Gracias José, por volcar tanta ánima en tan pequeño espacio. Gracias por llenarla de sabiduría. Gracias por haber habitado afablemente entre nosotros.

Aún creyendo que nos encontraremos en el parque Kennedy o en la siguiente lectura, Siempre recordaremos tu sonrisa.

La Quietud

Para Micaela

He llegado a la tortuga.
Estoy frente a ella como ante una orilla
o un lugar límite donde uno se sienta a pensar.

Sobre la tortuga,
la inacabable e inútil agilidad de los monos
que derrochan sus cuerpos
entre las ramas de un árbol, como ellos, enjaulado.

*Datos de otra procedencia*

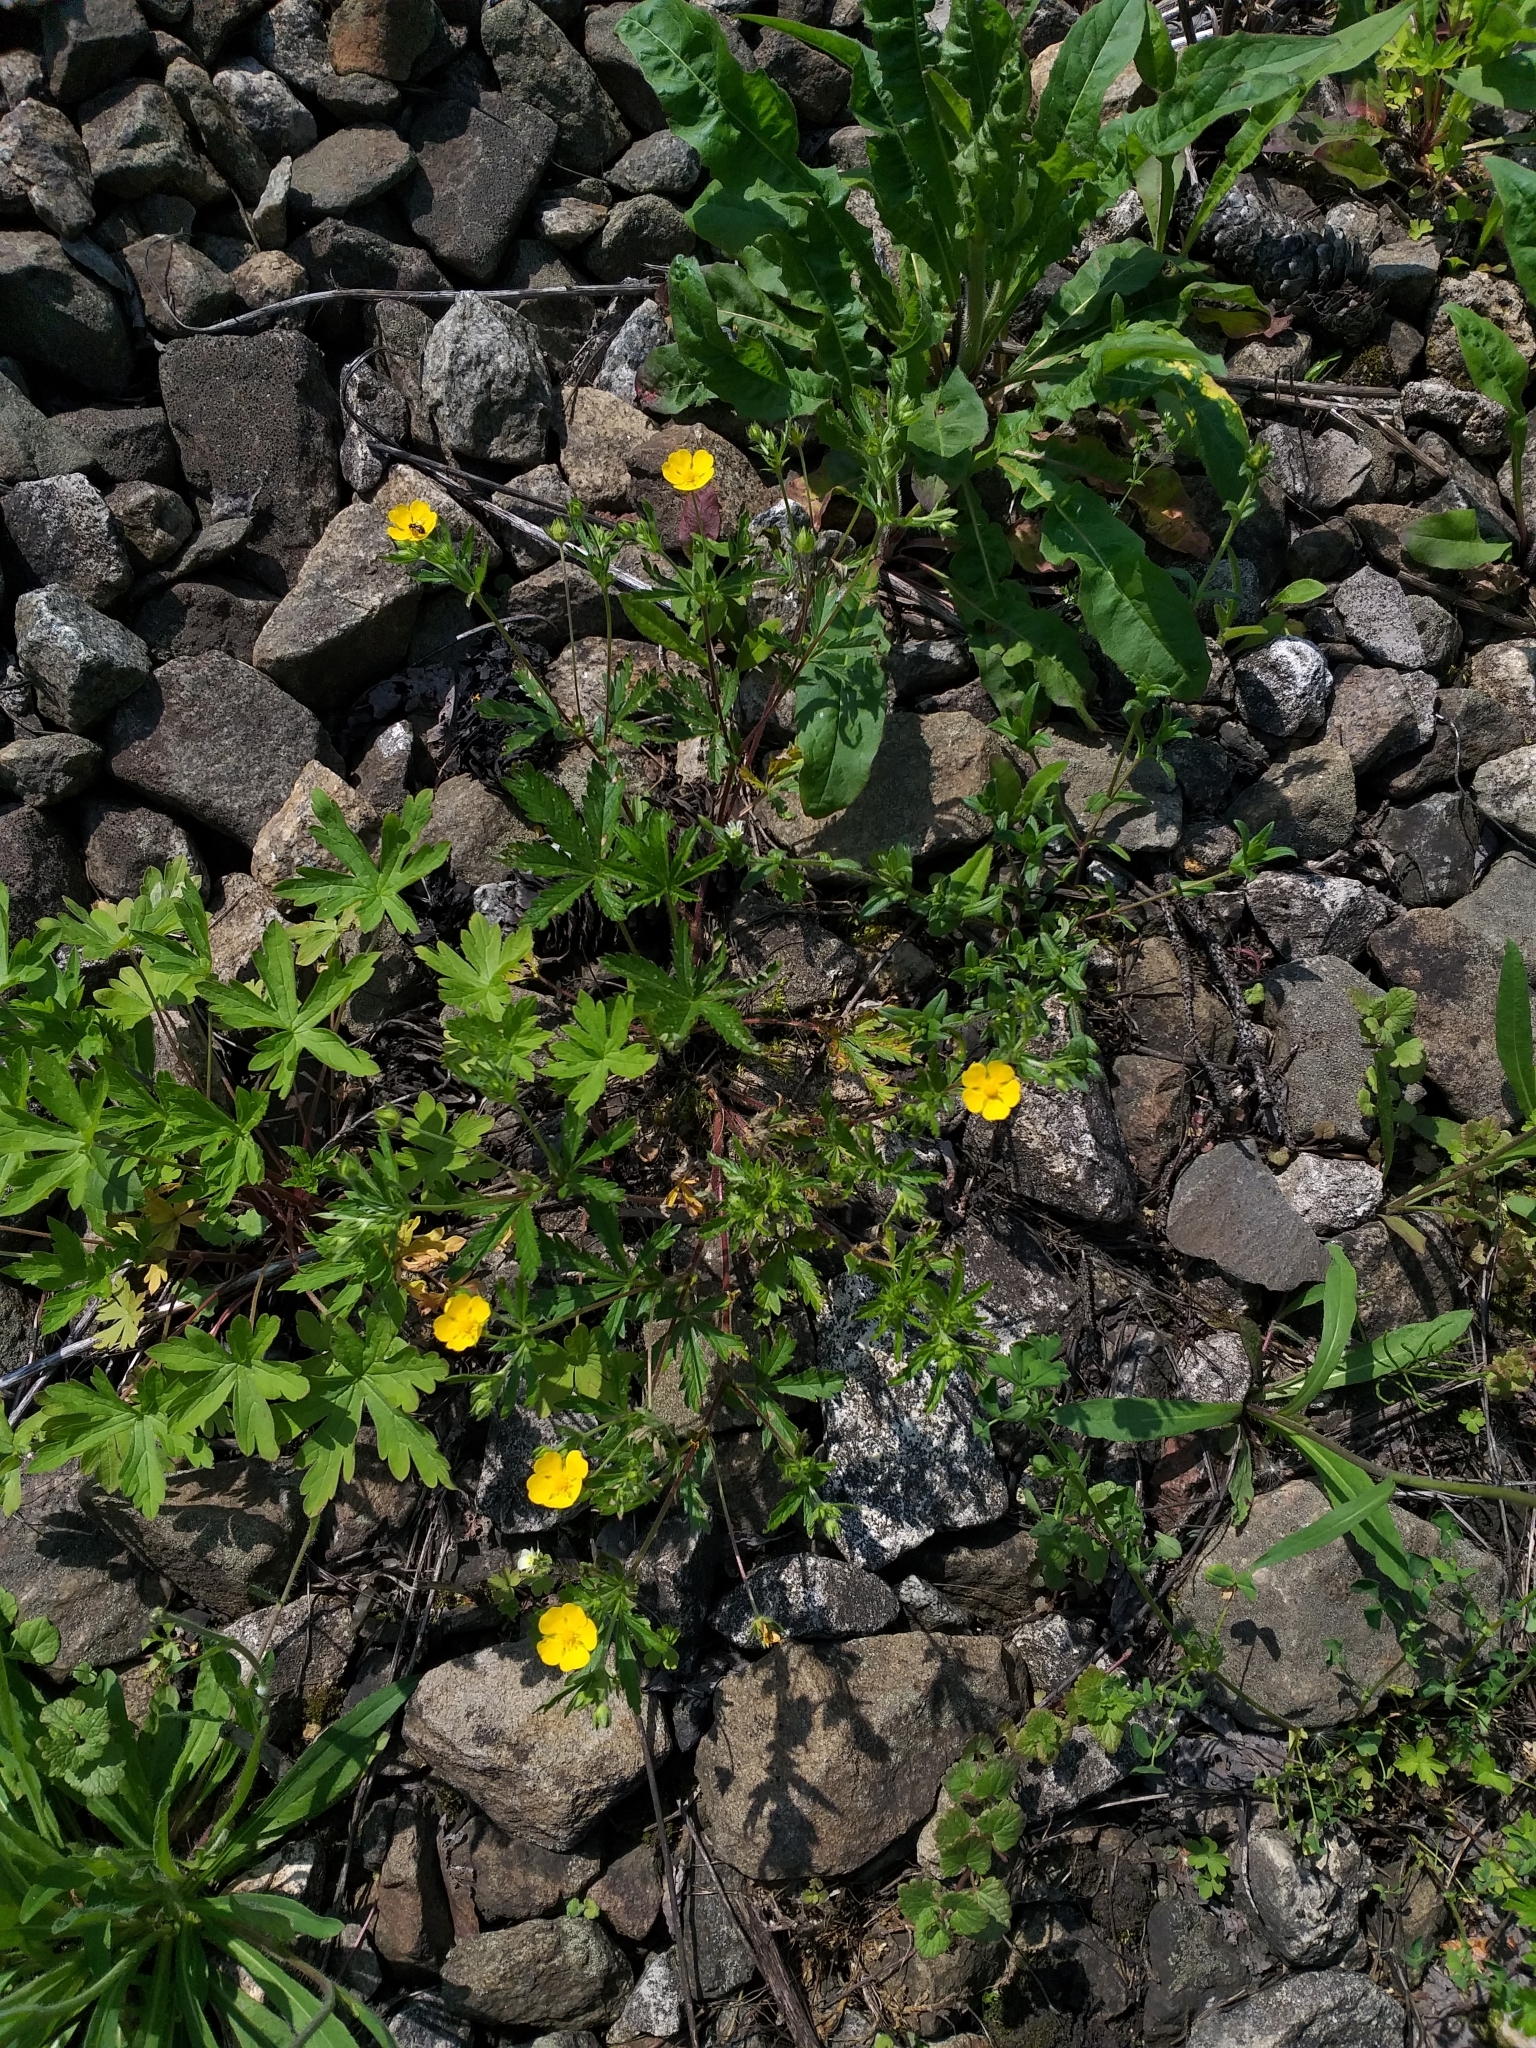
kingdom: Plantae
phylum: Tracheophyta
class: Magnoliopsida
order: Rosales
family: Rosaceae
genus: Potentilla
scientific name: Potentilla thuringiaca
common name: European cinquefoil
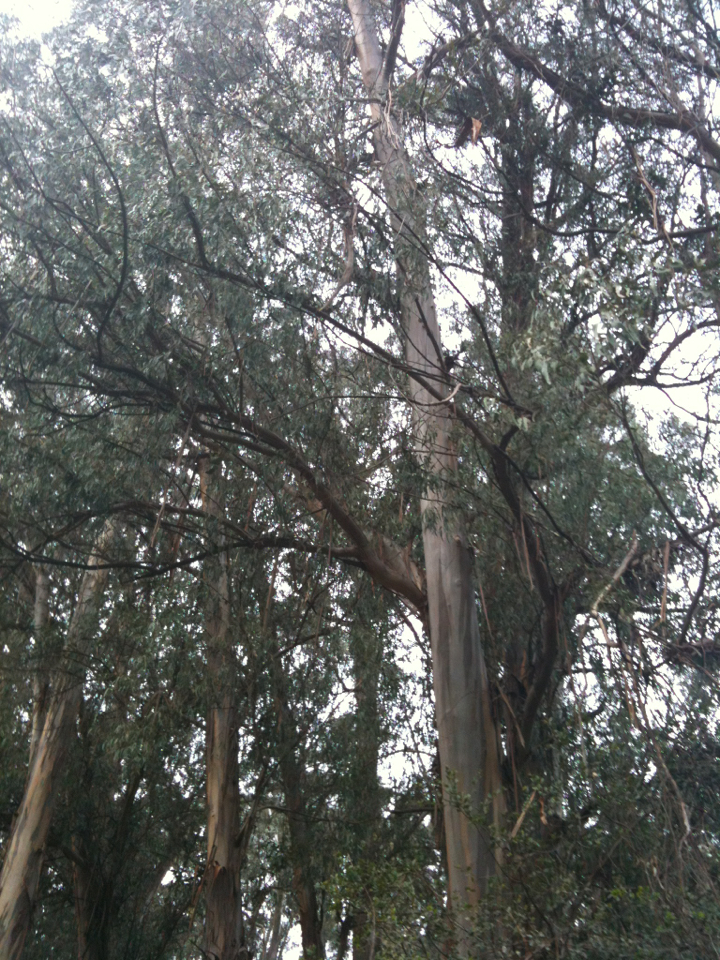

Las tortugas viven impasibles
y aparentemente
sin soñar vuelos ni arranques elásticos
del cuerpo
o del espíritu.
Y entonces prejuiciados
que a las pobres no les está permitida la pasión
y sus euforias.

Sin embargo, llegado su tiempo de celo,
que no tiene cantos ni danzas,
las siete míticas que guarda su caparazón
se encienden en silencio.
Y cuando macho y hembra
se encuentran, uno ya precipitado en el otro,
un ansia extrema
los inmoviliza,

y gozan sin meneo.


Teníamos igual fijeza, amor mío,
en el momento de nuestra pasión más alta:
el pez dorado
en el río inmóvil, la quietud
que avanza, el estado de gracia
en la caída del suicida, cállate
porque no había palabras.

Comments

Anonymous said…
de momento, os escribo desde mi humilde blog, navegando por internet y recobrando espacios literarios.

os mandé un correo. estaba buscando algo de blanca varela y encontré esta bella página.
- Berenjena - said…
a todos nos invade una tristeza terrible...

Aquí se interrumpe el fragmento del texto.